Synonyms: erythema infectiosum, slapped cheek disease, slapped cheek syndrome, fifth disease, Parvovirus B19 (PV-B19), Sticker's disease.

Parvovirus is a common infection, usually presenting as erythema infectiosum in children. It is usually mild and self-limiting in healthy people. It may also cause fetal loss or fetal hydrops, reactive arthritis in adults, and severe anaemia in those with haematological conditions or immunocompromise. Detection in pregnancy is important for monitoring and possible treatment.

Parvoviruses are among the smallest DNA-containing viruses known to infect mammals (hence the name parvus, which is Latin for small). The only parvovirus known to be pathogenic in humans is parvovirus B19 (PV-B19), which was discovered in 1974 whilst testing for serum hepatitis B antigens. It was so called because it occurred in serum sample 19, panel B. It is a single-strand DNA virus with no lipid coat, which makes it very resistant to the normal means of killing viruses, such as disinfectants and freezing.¹

Epidemiology¹^,²

Parvovirus is an extremely common infection.

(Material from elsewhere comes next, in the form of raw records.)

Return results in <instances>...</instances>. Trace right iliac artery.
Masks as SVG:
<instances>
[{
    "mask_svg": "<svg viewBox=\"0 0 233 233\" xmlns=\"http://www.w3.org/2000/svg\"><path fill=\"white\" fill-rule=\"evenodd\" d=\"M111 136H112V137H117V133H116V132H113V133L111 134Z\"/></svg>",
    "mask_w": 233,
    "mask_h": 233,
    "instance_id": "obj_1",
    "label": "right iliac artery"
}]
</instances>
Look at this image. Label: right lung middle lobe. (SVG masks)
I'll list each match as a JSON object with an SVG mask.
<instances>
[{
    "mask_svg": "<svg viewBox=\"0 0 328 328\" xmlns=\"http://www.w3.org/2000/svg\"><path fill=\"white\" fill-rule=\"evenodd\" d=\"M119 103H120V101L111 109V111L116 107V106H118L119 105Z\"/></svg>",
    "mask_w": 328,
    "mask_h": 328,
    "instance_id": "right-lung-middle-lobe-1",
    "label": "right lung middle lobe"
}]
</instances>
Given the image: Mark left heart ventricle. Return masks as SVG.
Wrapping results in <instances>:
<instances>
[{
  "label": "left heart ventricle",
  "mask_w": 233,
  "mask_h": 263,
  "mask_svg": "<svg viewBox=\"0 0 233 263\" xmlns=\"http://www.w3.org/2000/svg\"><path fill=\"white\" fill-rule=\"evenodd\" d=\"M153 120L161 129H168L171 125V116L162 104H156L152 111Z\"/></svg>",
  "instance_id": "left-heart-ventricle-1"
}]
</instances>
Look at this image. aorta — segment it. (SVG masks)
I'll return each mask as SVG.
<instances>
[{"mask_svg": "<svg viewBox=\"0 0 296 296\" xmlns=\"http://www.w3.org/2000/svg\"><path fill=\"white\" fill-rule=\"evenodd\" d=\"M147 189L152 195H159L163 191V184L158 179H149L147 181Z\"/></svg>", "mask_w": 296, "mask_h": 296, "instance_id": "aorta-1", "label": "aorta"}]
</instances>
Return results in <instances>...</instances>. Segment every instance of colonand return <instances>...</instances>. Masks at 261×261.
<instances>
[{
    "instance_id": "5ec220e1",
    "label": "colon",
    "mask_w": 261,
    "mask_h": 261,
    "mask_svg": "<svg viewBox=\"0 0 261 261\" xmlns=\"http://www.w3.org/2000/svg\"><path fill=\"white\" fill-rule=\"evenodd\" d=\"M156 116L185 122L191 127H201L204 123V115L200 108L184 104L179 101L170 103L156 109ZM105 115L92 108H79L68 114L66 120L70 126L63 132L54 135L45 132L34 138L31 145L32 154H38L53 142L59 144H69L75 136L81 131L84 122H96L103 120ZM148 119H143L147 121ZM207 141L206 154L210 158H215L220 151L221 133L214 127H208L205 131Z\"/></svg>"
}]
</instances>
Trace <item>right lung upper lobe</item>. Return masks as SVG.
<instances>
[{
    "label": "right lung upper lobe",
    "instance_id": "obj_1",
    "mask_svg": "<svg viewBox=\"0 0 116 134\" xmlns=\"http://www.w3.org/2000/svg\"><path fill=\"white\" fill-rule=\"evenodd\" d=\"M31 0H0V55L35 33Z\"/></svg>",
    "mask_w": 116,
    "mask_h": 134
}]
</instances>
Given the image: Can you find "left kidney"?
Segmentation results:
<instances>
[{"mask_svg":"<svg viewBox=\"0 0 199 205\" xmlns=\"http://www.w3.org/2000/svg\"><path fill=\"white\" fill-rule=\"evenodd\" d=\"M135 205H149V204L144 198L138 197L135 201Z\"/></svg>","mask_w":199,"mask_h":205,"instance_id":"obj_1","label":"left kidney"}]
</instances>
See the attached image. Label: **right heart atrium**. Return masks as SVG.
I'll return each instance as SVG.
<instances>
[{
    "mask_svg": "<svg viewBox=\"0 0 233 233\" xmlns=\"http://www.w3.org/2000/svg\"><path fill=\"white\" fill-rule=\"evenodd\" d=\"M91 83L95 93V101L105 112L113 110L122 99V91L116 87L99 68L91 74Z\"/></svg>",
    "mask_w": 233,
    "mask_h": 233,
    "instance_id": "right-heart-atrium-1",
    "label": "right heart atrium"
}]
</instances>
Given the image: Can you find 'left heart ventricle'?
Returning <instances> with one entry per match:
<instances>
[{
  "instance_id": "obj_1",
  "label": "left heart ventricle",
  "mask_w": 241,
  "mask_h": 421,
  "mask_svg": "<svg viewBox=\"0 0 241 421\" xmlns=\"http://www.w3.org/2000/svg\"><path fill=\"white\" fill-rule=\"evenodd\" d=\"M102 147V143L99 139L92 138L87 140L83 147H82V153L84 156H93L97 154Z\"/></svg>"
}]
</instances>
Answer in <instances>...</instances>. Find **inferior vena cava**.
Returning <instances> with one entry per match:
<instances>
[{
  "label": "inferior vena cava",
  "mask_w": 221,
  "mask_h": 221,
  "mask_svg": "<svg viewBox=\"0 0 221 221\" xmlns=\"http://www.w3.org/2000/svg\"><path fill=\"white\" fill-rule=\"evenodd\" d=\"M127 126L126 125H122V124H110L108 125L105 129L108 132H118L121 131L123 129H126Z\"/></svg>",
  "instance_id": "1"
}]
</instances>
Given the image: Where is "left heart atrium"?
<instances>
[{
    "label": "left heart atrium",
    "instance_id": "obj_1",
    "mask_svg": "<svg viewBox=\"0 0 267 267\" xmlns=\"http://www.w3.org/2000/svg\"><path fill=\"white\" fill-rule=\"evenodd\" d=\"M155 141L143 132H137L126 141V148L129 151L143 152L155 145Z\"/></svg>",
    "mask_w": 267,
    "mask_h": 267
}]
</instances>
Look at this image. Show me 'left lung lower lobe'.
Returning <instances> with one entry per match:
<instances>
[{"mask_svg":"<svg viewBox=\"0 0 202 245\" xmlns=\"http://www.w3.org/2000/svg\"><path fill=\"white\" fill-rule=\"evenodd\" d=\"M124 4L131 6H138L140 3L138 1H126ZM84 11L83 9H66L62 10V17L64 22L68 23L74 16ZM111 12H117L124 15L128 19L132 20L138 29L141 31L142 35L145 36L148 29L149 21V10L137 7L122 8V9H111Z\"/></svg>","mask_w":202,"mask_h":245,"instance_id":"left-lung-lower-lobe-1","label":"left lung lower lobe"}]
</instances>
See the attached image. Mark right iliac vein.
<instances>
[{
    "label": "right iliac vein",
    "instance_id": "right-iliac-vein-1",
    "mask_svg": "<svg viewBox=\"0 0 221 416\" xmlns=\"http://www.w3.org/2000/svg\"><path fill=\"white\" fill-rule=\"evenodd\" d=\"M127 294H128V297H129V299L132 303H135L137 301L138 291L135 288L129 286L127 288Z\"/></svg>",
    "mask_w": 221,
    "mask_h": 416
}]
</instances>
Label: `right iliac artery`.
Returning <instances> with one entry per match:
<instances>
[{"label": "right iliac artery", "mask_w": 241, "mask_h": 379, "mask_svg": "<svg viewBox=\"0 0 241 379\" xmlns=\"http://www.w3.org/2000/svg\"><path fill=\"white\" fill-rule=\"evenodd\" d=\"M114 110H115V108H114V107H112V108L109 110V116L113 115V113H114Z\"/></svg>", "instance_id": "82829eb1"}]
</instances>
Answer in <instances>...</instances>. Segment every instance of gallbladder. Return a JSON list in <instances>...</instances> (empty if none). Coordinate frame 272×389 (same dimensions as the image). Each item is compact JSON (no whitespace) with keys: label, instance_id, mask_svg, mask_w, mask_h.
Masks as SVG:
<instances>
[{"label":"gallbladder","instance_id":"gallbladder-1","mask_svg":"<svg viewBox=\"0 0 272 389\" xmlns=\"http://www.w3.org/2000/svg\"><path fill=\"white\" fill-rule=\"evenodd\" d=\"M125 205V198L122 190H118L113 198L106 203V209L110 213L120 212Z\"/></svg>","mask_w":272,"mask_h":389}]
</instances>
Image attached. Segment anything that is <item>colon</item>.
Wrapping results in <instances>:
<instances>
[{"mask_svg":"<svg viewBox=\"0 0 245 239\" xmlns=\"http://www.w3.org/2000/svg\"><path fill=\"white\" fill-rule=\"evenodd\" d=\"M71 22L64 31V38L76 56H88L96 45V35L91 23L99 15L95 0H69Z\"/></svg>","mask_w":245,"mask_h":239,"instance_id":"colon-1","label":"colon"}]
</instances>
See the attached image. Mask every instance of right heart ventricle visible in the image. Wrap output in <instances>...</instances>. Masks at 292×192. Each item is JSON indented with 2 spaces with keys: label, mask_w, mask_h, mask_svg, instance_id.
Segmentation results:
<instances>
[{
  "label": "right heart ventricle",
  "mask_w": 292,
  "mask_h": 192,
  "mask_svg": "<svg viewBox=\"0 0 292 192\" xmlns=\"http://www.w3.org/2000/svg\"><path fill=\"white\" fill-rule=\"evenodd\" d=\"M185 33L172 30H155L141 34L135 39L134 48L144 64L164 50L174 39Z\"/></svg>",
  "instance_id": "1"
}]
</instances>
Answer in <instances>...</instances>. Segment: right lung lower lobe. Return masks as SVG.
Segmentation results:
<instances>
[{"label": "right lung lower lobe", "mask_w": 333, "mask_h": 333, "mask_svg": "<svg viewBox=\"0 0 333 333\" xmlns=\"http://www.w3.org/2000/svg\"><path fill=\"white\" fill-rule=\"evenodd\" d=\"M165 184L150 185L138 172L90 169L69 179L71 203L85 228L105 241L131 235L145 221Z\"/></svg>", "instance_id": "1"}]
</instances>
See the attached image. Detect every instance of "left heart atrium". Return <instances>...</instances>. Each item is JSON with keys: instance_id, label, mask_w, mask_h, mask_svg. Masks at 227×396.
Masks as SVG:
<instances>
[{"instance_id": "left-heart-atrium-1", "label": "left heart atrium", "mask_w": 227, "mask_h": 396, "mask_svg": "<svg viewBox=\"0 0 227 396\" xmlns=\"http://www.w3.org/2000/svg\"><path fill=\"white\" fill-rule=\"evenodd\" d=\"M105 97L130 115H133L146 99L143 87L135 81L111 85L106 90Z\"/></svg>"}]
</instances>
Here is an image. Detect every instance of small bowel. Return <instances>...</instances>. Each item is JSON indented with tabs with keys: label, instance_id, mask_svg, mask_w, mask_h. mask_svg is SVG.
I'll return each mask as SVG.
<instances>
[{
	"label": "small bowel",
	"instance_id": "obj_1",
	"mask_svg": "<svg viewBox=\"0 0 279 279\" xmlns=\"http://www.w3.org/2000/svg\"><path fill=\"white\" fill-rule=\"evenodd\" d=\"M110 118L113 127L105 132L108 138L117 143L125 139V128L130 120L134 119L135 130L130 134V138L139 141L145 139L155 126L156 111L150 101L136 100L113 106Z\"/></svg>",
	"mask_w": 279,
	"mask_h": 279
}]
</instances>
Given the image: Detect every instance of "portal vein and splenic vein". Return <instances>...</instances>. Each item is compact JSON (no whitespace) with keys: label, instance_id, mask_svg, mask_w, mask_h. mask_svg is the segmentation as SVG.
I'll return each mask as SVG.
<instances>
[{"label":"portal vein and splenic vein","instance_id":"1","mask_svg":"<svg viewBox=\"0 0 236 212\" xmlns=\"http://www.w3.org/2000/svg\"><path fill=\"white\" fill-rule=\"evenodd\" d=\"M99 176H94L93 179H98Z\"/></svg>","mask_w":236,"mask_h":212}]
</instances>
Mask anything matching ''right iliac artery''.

Approximately 60% of adults are sero-positive to PV-B19 by the age of 20 years. The commonest clinical encounter with PV-B19 is as the causative agent of erythema infectiosum (fifth disease).

Transmission

Transmission is usually via respiratory secretions, but it can also be passed on via blood transfusion, bone marrow transplant, other blood products (but not intramuscular immunoglobulins), and from mother to baby via the placenta.
The incubation period for clinical erythema infectiosum is 13-20 days. The illness is infective from 10 days pre-rash until the onset of the rash. Once the rash appears it is no longer infectious.
Infectivity is medium. For susceptible individuals during epidemics, the attack rate is 50% for household contacts and schoolchildren, and 30% for teachers.
One attack confers lifelong immunity. Patients who are immunocompromised may remain infectious.
Erythema infectiosum is not notifiable in the UK.

Presentation

About 25% of parvovirus infections are asymptomatic,² and nonspecific coryzal symptoms only are common.³

Erythema infectiosum⁴^,⁵
This is also called "fifth disease" because it is the fifth of the classic exanthems.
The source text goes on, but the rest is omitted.